Nach Rabbi Hillel ist zwar Broder auch kein Jude, aber das weiß er. Er beschließt seine schwachsinnige Reportage mit einer Prophezeiung, dass er Leon de Winter sagen lässt, dass es in 40 bis 50 Jahren in Europa keine Juden mehr geben werde, was zwar im Widerspruch dazu steht, dass er die Juden in Malmö bedauert, weil sie nicht rechtzeitig vor dem Antisemitismus flüchten, aber Logik war noch nie seine Stärke.

Er selber ist schon einmal rechtzeitig vor dem deutschen Antisemitismus nach Israel geflohen, aber er konnte und wollte dort nicht lange bleiben und kehrte zu seinen Antisemiten zurück, ohne die er offensichtlich nicht leben kann. Er behauptet, dass die letzte Phase der jüdischen Existenz in Europa begonnen habe. Für mich sieht es aber genau umgekehrt aus. Zwar wandern alte, gebrechliche und kranke französische Juden aus Frankreich nach Israel aus, um dort zu streben, aber junge, gesunde, intelligente und gebildete Israelis verlassen Israel, um frei in Paris, London und Berlin zu leben. Für mich sieht es aus, dass jüdisches Leben in Europa wieder aufblühen wird, und erst Recht, wenn Millionen aschkenasische Juden, die europäische Pässe besitzen, Israel verlassen und nach Polen, Deutschland, Frankreich, Spanien und England auswandern. Und selbst sephardische Juden wollen Israel verlassen und zurückkehren nach Marokko und Algerien.

Es sieht für mich eher danach aus, dass die letzte Phase eines jüdischen Israels, eines Staates der Juden, schon dabei ist abzusterben, bevor sie angefangen hat zu leben. Die ersten 30 000 Israelis leben schon in Berlin. Broder selbst gehört zu denjenigen, die bis zum letzten Atemzug im Land der angeblichen Antisemiten bleiben wird. Solange es noch einige von dieser Sorte gibt, und geben wird, kann er ja mit seinen Freunden de Winter und Hamed auf Antisemiten-Jagd gehen, und sich die Hände schmutzig machen. Denn die Antisemiten scheinen wie ein Stück Scheiße an seinen Sohlen zu kleben und er verbreitet mit ihnen einen Gestank um sich herum, dass ihn inzwischen, wie der Cicero berichtet, auch die letzten Freunde verlassen.

 

2 Gedanken zu “Der ewige Antisemiten-Jäger Broder auf der Jagd nach dem ewigen Antisemiten

  1. http://www.juedische-allgemeine.de/article/view/id/30066

    Was wäre ein Broder ohne seine Antisemiten? Da ich auch eine „europäische DNA“, habe bin ich wohl auch einer.

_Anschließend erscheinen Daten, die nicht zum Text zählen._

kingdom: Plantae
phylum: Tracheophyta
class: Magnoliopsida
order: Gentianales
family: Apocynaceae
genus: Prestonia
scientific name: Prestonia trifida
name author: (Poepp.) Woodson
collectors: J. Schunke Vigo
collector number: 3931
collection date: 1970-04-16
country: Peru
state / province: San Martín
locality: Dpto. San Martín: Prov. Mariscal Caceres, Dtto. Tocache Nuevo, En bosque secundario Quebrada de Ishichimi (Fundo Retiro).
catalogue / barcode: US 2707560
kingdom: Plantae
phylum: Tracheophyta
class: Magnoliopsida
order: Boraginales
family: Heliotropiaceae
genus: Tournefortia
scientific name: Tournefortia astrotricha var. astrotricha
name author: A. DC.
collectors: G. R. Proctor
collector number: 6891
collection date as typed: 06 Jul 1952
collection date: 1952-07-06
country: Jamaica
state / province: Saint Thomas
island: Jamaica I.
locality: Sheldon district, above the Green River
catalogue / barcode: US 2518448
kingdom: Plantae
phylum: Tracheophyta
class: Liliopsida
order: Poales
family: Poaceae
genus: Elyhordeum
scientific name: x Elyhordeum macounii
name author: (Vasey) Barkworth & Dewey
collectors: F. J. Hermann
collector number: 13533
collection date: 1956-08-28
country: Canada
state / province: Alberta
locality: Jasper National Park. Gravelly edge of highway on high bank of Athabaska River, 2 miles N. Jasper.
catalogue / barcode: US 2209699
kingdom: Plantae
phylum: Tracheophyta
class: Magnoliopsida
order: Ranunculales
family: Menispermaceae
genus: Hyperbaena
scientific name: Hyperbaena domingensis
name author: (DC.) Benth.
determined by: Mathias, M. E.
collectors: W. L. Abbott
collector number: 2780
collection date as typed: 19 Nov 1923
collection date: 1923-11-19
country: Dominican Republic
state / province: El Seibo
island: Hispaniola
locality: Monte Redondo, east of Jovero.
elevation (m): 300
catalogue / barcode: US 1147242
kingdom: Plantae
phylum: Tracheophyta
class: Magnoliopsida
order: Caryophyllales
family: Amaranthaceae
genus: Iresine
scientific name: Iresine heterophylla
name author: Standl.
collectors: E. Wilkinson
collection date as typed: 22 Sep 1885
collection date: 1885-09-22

    PS. Tragisch ist es natürlich, dass sich der „Palästinakonflikt“ nun auch unter Migranten fortsetzt und Juden in Sippenhaftung genommen werden. Das kann nur der mit Antisemitismus verwechseln der nie begriffen hat, dass das Wesen des europäischen Antisemitismus darin lag, dass man zunächst einem Menschen mit jüdischer Konfession und später einem Angehörigen der jüdischen Rasse alle bösen Eigenschaften der Menschheit per Geburt zuordnete.

    Ich fürchte, dass das Angebot an echten Antisemiten heutzutage tatsächlich geringer ist als die Nachfrage nach denselben.

  2. Ich würde Hr. Broder nicht als „Antisemitenjäger“ bezeichnen, weil er in Wahrheit keine „Antisemiten“ jagt.
    Man kann nicht zum Fasan-Jäger erklärt werden, wenn man auf Rotwild schiesst.
    Extreme, ja rechtsextreme jüdische Zionisten wie Herr Broder, „schiessen“ auf alles was sie vorher als „antisemitisch“ etikettieren, wobei ich hier schon einen umfangreichen „Etikettenschwindel“ feststellen möchte.
    Während nichtzionistische oder liberale Juden wie JVP.org auf israelische Apartheid „schiessen“ (antiapartheid) machen rechtsradikale Zionisten das Gegenteil: sie „schiessen“ auf Apartheidgegner mit Diffamierungssalven, sind also proapartheid.
    Ob rechtsradikale, israelische Zionisten das weltweite Image von „die Juden“ verbessern oder versauen, dürfte gar nicht fraglich sein.